Exhibit 3.1
RESTATED CERTIFICATE OF INCORPORATION
OF
COLEY PHARMACEUTICAL GROUP, INC.
First.The name of the Corporation is Coley Pharmaceutical Group, Inc. (the “Corporation”).
Second.The address of the Corporation’s registered office in the State of Delaware is 1209 Orange Street, Wilmington, DE 19801, in the County of New Castle. The name of its registered agent at such address is The Corporation Trust Company.
Third.The purpose of the Corporation is to engage in any lawful act or activity for which corporations may be organized under the General Corporation Law of the State of Delaware.
Fourth.The total number of shares of stock which the Corporation is authorized to issue is one thousand (1,000) shares of Common Stock, par value 0.01 dollars ($0.01) per share.
Fifth.Unless and to the extent that the By-Laws of the Corporation shall so require, the election of directors of the Corporation need not be by written ballot.

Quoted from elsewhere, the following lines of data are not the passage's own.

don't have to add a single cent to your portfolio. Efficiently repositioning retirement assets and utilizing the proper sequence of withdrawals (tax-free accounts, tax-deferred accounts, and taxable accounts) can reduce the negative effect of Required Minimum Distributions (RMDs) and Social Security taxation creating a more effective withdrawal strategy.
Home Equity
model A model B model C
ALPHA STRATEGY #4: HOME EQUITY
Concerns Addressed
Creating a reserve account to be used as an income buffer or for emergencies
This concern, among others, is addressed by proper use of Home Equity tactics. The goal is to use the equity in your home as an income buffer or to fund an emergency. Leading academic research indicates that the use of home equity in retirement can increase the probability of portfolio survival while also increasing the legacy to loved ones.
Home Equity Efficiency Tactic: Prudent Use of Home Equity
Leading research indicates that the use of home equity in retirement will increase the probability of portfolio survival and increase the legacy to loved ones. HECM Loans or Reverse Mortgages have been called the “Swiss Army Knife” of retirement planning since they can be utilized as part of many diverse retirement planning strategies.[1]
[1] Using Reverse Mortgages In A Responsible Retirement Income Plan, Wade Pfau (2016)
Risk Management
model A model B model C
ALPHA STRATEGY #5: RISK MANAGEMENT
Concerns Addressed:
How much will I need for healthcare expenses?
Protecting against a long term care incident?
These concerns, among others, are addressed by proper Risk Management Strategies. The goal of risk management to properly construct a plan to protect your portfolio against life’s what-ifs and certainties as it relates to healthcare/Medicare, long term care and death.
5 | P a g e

Sixth.In furtherance and not in limitation of the powers conferred by the General Corporation Law of the State of Delaware, the Board of Directors of the Corporation shall be authorized to make, alter, or repeal the By-Laws of the Corporation as and to the extent permitted therein.
Seventh.No director of the Corporation shall be personally liable to the Corporation or its stockholders for monetary damages for breach of fiduciary duty as a director except for liability to the extent provided by applicable law (i) for any breach of the director’s duty of loyalty to the Corporation or its stockholders, (ii) for acts or omissions not in good faith or which involve intentional misconduct or a knowing violation of law, (iii) pursuant to Section 174 of the Delaware General Corporation Law, or (iv) for any transaction from which such director derived an improper personal benefit. No repeal or modification of this ArticleSeventh shall adversely affect any right or protection of a director of the Corporation in respect of any act or omission occurring prior to the time of such repeal or modification.